I was very fortunate to be able to visit Dudleytown many years ago before it was forbidden and illegal to enter. The trails, during our visit, were thinly defined in most cases with Dudleytown Road and Dark Entry Road meeting a few miles from their origin in the center of the old town. Any evidence of a once-thriving village was either long gone or covered by the overgrowth of time. The woods were eerily quiet and void of wildlife, yet there was a certain serenity about them. It felt as if the trees and remains of stone walls and foundations were eager to speak of the history that made the place so famous. There are plenty of tales to peruse of the place and plenty of people who swear the stories are true, whether they have experienced the town for themselves or have only read about the history and haunts.
The area of Dudleytown is privately owned and has been for some time.
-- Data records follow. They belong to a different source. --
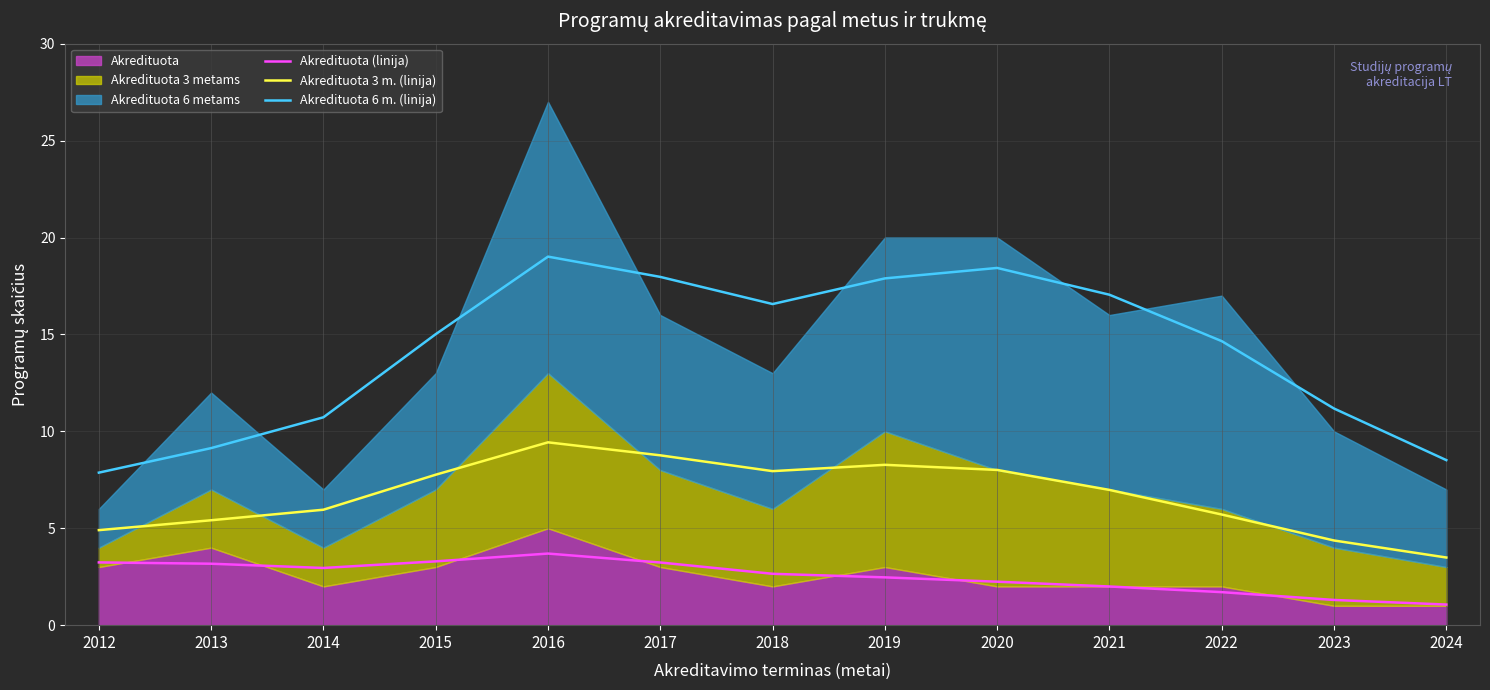

Does the chart display data point markers on the line(s)?

No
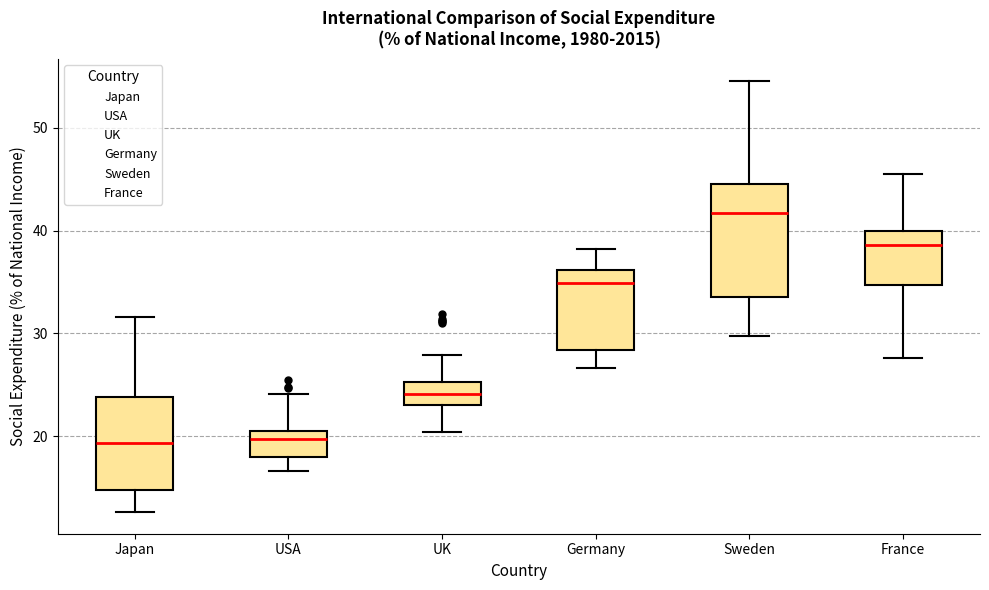

Reading left to right, transcribe this box plot: for each box, give where its median line is, the range the box spans, and where its two whiskers end, as read against the y-axis. The values are not printed on the chart, so give them approximately, as read against the axis.

Japan: median 19, box 15 to 24, whiskers 13 to 32
USA: median 20, box 18 to 21, whiskers 17 to 24
UK: median 24, box 23 to 25, whiskers 20 to 28
Germany: median 35, box 28 to 36, whiskers 27 to 38
Sweden: median 42, box 34 to 45, whiskers 30 to 55
France: median 39, box 35 to 40, whiskers 28 to 45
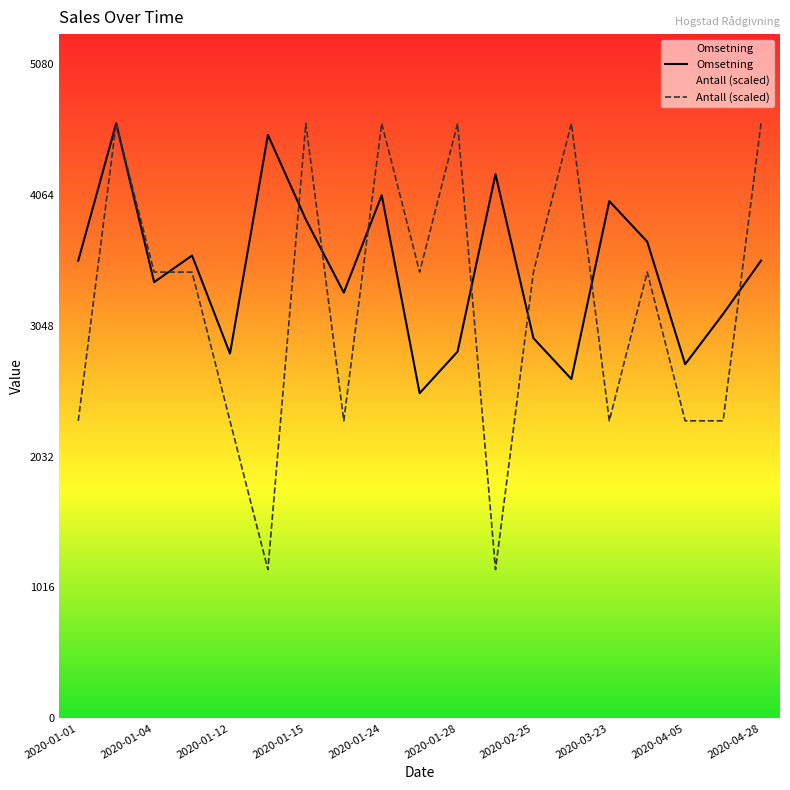

What is the value of the Omsetning point at the 4th from the left?

3593.0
Anyone caught within the boundaries of what was once Dudleytown will be arrested for trespassing. The town has gone as far as to rename the roads in order to confuse and thwart thrill seekers from going up there in the first place. Why Dudleytown? Is it the story of the ill-fated Dudley family coming to New England to settle?
Is it the stories of cloven-hoof beasts that drove residents to the brink of their sanity? Was it the mysterious over publicized ill-luck of the townsfolk? Was it any of these or all?  
Abandoned ghost towns create the perfect backdrop for the creation of scary stories and myths. The tales of ghosts, demons, curses, satanic rituals and tragedy have made many swear that Dudleytown is the most haunted place in the United States. Even if the place is now forbidden from the eyes, one may read about its history, using imagination to paint their own picture in deep corners of the mind.